Bending the Sides
Steam bending is a very different procedure from other woodworking techniques I have used in the past, so it took some getting used to. The first side I bent took nearly an hour and a half. The second only took a half hour and turned out much better than the first side. The heat is the most important factor for a successful bend. If the iron is too hot, it will scorch the sides, turning them brown or even black (you can use a piece of paper to see if the iron is hot enough to scorch the wood.) If the iron is too cool, the wood will never bend effectively. The sides seemed to bend best when the pipe was at least hot enough to cause drops of water to instantly skip off the pipe on contact. As far as water goes, I kept the sides soaked through for this mandolin. On both sides I had some cracking on the outside edge of the larger bend (it was repairable, but still annoying.) Since I built this mandolin, I have changed my technique a bit. I try to use as little water as possible, wiping or drizzling on water with a rag in order to only wet the exterior on the side that will contact the iron. I also used thinner sides (around 0.1 inches or less compared with 0.125 inches thick on this mandolin.) This resulted in essentially no cracking on my later mandolins.
Planing the Sides
These are the planed sides ready for bending. I do not have access to a thickness sander so I used a planer to bring the rough cut sides to thickness. The sled in the second picture helps keep the very thin sides flat while the pass through the planer. I tried to cut out the sides as close to quartersawn as possible from the maple block. As far as width goes, they are about 1.75 inches across. Since the body is supossed to be about 1.625 inches tall, these sides just made the needed width considering the compound curves the side must make.

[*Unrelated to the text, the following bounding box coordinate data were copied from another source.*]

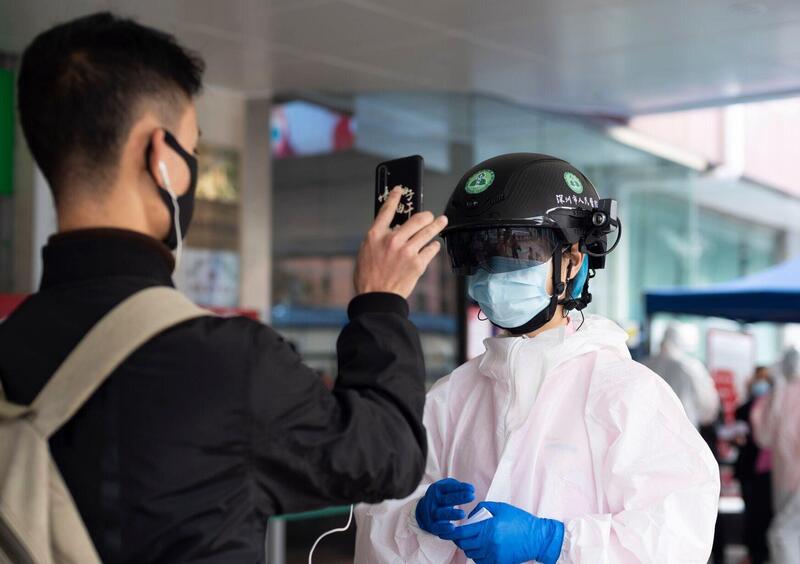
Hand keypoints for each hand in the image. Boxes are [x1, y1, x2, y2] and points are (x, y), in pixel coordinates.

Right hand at [355, 186, 447, 297]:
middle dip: (426, 216)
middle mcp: (392, 240)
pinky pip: (431, 248)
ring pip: (428, 231)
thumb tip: (395, 230)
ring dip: (437, 225)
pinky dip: (434, 246)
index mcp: (375, 235)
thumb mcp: (366, 252)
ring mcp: (407, 251)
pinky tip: (434, 246)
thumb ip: (380, 238)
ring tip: (442, 221)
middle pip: (416, 218)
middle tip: (430, 216)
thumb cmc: (369, 276)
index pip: (386, 210)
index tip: (400, 190)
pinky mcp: (418, 263)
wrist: (377, 297)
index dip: (394, 197)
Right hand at [415, 478, 474, 538]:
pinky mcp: (431, 524)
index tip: (472, 490)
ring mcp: (431, 512)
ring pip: (440, 513)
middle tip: (472, 497)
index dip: (460, 488)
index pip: (448, 487)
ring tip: (462, 514)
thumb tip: (471, 489)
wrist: (425, 509)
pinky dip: (443, 528)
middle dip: (458, 498)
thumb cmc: (442, 497)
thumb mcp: (448, 488)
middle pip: (445, 499)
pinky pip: (436, 527)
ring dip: (451, 514)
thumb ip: (459, 487)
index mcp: (437, 489)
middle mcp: (433, 500)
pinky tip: (452, 528)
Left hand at [447, 502, 563, 563]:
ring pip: (471, 553)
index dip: (450, 533)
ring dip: (468, 546)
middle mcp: (489, 543)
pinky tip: (482, 548)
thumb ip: (482, 508)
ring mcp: (493, 554)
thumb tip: (469, 517)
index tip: (444, 531)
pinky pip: (480, 561)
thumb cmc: (520, 520)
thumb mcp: (501, 508)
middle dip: (459, 539)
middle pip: (464, 544)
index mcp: (488, 527)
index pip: (462, 533)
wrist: (537, 538)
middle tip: (460, 534)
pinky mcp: (498, 562)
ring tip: (474, 540)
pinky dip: (477, 555)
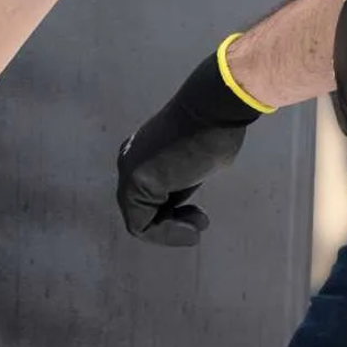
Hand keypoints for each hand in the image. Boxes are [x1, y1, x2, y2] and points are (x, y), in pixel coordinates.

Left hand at [117, 46, 265, 246]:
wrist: (215, 110)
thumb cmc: (216, 131)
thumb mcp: (199, 162)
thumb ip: (185, 179)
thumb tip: (185, 193)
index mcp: (143, 155)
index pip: (149, 197)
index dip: (174, 214)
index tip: (200, 216)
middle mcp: (130, 162)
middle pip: (142, 209)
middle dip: (171, 224)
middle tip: (200, 224)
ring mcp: (129, 172)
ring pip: (139, 220)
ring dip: (169, 234)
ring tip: (195, 231)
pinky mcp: (135, 182)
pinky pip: (141, 225)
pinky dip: (165, 235)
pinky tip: (191, 232)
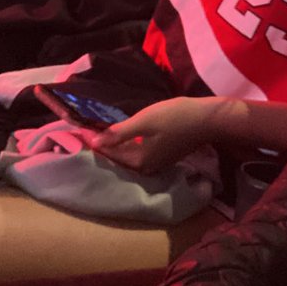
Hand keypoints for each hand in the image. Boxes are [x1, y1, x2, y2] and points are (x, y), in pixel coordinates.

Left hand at [92, 96, 214, 173]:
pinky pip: (141, 154)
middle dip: (105, 147)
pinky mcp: (165, 156)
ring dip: (117, 147)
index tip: (80, 133)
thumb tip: (94, 142)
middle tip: (88, 133)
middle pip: (120, 159)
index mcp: (139, 161)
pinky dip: (130, 146)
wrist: (206, 120)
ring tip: (103, 133)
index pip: (110, 154)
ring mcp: (158, 164)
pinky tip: (127, 136)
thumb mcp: (144, 121)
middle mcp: (147, 168)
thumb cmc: (175, 117)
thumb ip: (119, 133)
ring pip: (130, 157)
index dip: (96, 143)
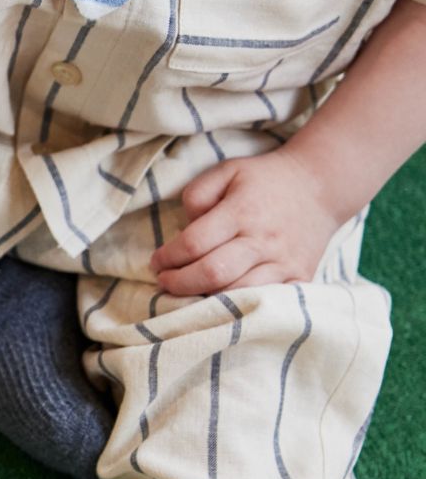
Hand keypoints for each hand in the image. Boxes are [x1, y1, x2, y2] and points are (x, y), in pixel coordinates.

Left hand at [150, 147, 344, 295]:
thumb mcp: (227, 172)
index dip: (167, 257)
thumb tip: (183, 229)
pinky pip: (267, 302)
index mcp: (243, 211)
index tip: (157, 262)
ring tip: (190, 292)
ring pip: (237, 293)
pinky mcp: (300, 276)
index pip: (193, 243)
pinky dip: (241, 307)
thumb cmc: (264, 181)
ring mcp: (284, 261)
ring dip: (206, 299)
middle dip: (179, 283)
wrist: (321, 186)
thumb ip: (198, 194)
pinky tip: (222, 304)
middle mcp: (264, 239)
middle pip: (213, 273)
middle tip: (165, 281)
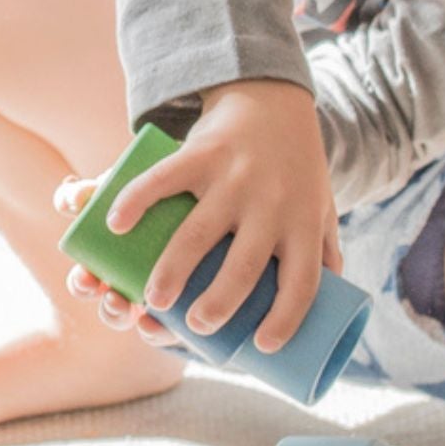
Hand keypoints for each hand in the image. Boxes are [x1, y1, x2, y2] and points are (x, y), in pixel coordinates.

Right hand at [56, 80, 341, 354]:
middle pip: (244, 266)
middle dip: (217, 304)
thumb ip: (324, 253)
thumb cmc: (295, 169)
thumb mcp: (322, 208)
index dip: (285, 319)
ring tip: (151, 300)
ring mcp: (234, 178)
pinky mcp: (202, 153)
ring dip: (172, 272)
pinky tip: (115, 227)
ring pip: (198, 233)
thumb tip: (329, 311)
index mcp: (304, 223)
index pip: (302, 283)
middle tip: (196, 327)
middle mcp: (271, 203)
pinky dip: (136, 202)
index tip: (260, 346)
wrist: (272, 99)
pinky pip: (164, 181)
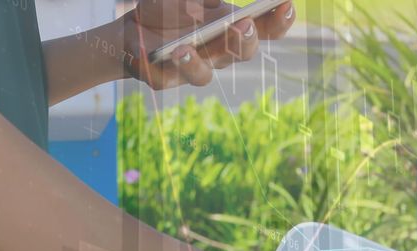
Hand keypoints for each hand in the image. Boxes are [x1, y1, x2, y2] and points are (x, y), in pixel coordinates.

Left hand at [121, 1, 295, 89]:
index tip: (286, 5)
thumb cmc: (166, 8)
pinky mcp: (166, 78)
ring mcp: (195, 67)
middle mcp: (218, 51)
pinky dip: (170, 63)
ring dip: (199, 60)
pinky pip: (168, 77)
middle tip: (244, 23)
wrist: (130, 29)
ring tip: (186, 46)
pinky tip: (165, 50)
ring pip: (207, 73)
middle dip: (245, 39)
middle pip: (241, 52)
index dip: (279, 21)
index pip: (264, 28)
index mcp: (231, 27)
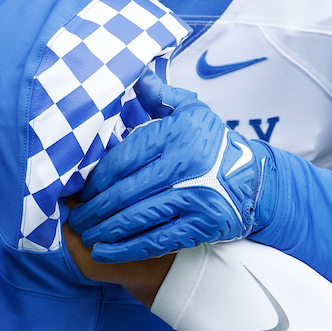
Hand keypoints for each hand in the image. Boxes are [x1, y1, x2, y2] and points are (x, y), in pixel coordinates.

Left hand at [67, 70, 275, 261]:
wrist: (256, 182)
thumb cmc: (217, 145)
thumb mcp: (194, 111)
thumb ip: (162, 96)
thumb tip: (138, 78)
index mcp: (177, 135)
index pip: (124, 158)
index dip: (97, 178)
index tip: (81, 189)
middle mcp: (184, 167)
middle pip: (124, 191)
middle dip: (93, 208)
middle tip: (75, 216)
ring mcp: (193, 198)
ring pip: (135, 217)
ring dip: (103, 229)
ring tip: (84, 234)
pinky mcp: (201, 225)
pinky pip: (155, 240)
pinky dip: (125, 249)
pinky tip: (103, 251)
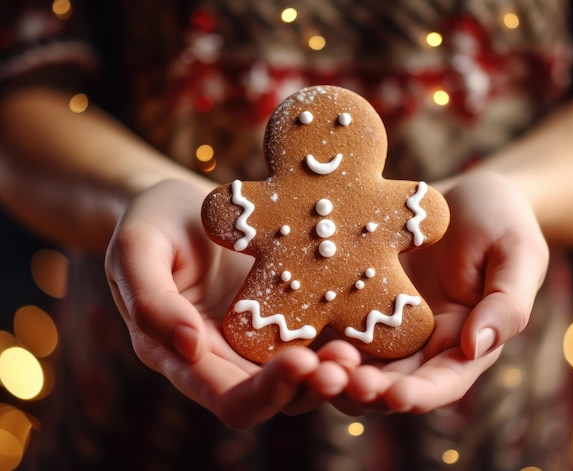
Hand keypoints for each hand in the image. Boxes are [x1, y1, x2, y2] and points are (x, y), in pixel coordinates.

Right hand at [105, 179, 358, 427]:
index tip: (300, 361)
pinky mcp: (281, 316)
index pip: (225, 396)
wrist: (181, 204)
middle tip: (344, 365)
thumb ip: (149, 300)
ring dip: (329, 373)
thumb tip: (188, 348)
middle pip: (270, 398)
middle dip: (307, 388)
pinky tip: (359, 328)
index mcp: (179, 354)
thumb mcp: (135, 249)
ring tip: (356, 353)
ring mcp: (254, 340)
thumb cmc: (151, 221)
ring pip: (298, 378)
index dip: (262, 391)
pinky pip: (312, 340)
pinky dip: (334, 343)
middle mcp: (221, 358)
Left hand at [333, 171, 548, 414]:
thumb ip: (509, 302)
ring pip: (356, 363)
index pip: (443, 383)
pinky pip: (333, 326)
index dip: (420, 395)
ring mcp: (386, 325)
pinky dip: (317, 337)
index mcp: (464, 343)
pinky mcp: (356, 302)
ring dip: (333, 371)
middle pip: (390, 384)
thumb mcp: (519, 253)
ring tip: (310, 363)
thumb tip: (480, 347)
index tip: (395, 396)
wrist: (461, 194)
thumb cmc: (501, 218)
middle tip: (336, 382)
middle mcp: (422, 345)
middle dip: (364, 391)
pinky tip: (295, 332)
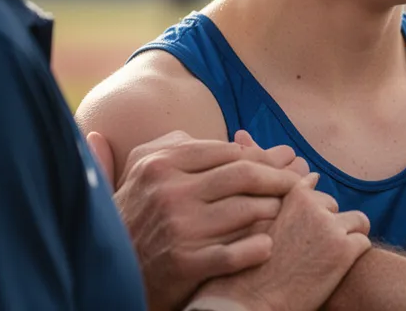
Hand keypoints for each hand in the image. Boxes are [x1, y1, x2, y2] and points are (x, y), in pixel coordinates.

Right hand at [104, 130, 308, 310]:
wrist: (109, 268)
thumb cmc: (135, 212)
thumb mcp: (144, 167)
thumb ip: (182, 144)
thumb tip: (239, 136)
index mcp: (163, 162)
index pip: (229, 151)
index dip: (261, 156)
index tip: (279, 162)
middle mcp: (171, 191)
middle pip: (244, 175)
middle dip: (278, 178)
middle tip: (296, 183)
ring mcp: (179, 228)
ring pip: (247, 210)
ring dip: (273, 210)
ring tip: (281, 211)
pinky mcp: (185, 263)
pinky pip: (235, 253)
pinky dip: (257, 248)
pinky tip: (267, 246)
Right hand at [189, 174, 370, 310]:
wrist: (247, 307)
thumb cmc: (237, 265)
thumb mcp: (237, 215)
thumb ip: (247, 175)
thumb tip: (243, 133)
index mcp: (286, 193)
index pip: (309, 186)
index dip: (307, 209)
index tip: (300, 228)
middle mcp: (310, 204)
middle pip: (332, 205)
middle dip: (326, 224)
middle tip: (310, 249)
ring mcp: (330, 226)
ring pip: (355, 221)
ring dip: (345, 238)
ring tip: (324, 259)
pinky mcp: (345, 249)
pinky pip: (363, 242)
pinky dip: (354, 255)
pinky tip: (334, 269)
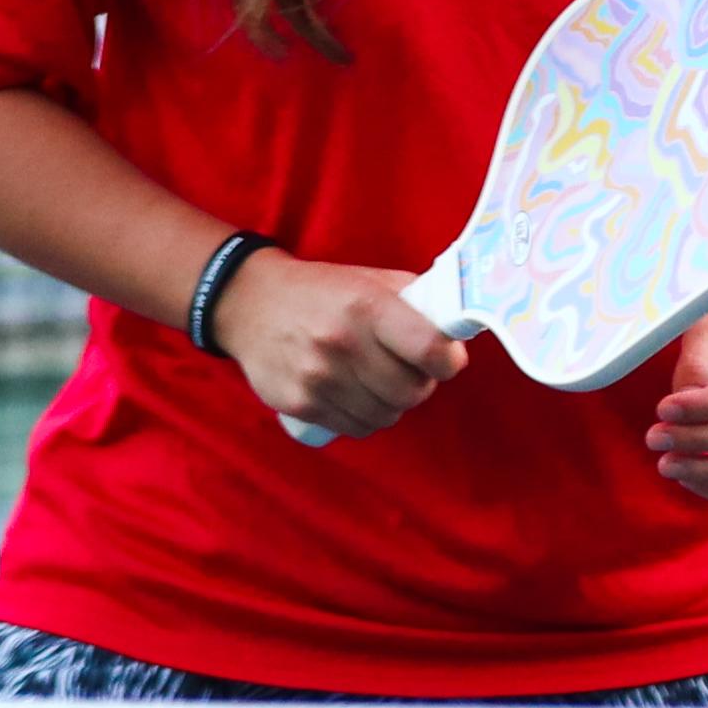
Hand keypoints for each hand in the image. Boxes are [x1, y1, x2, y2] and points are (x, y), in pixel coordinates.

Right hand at [222, 252, 467, 439]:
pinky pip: (357, 428)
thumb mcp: (368, 279)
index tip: (445, 359)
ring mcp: (319, 378)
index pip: (430, 349)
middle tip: (410, 370)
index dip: (448, 361)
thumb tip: (458, 324)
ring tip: (379, 380)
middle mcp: (341, 343)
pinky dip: (366, 416)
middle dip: (420, 384)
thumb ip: (415, 299)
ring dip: (392, 403)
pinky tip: (357, 395)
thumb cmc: (321, 292)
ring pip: (387, 415)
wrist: (249, 303)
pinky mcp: (300, 404)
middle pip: (412, 392)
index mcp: (366, 306)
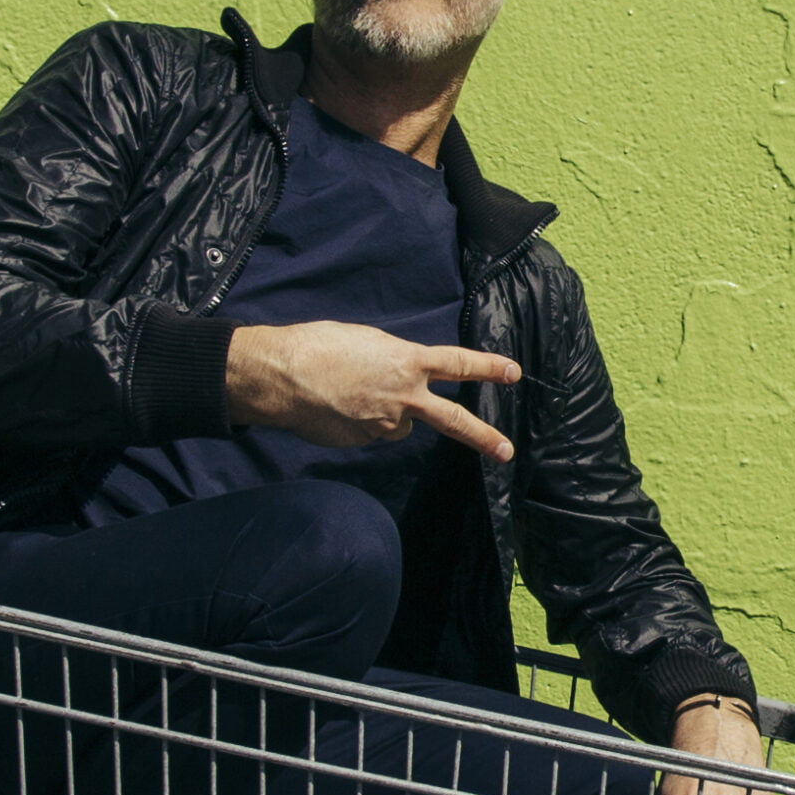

I would go with at least 2 inches on my next attempt at this design so there is plenty of width for the angle bends of the sides.
Bending Iron Setup
My bending setup consists of a iron pipe supported by two pieces of angle iron and tied down to a 2x3 with pipe clamps. The propane tank is supported by a loose clamp. This setup worked quite well for my purposes. It is quick to heat up and holds a fairly steady temperature without too much fuss.
Bending the Sides
To bend the sides, I first get the section I want to work with wet. I then rock the section back and forth on the iron until it gets very hot through to the opposite side of the wood. At that point the wood becomes flexible and can bend surprisingly easily with gentle even presure. After a few seconds on the heat, the bottom side of the wood dries out, so I rewet the wood then quickly reapply heat to keep the wood bendable.
When the side was close enough to fit on the form, I used rubberbands to secure them and let them dry and cool. When they are cool they retain there shape surprisingly well. At this point, I also glued down and sanded the portions of the side which split. With some sanding, the sides on the finished project don't show the splits at all.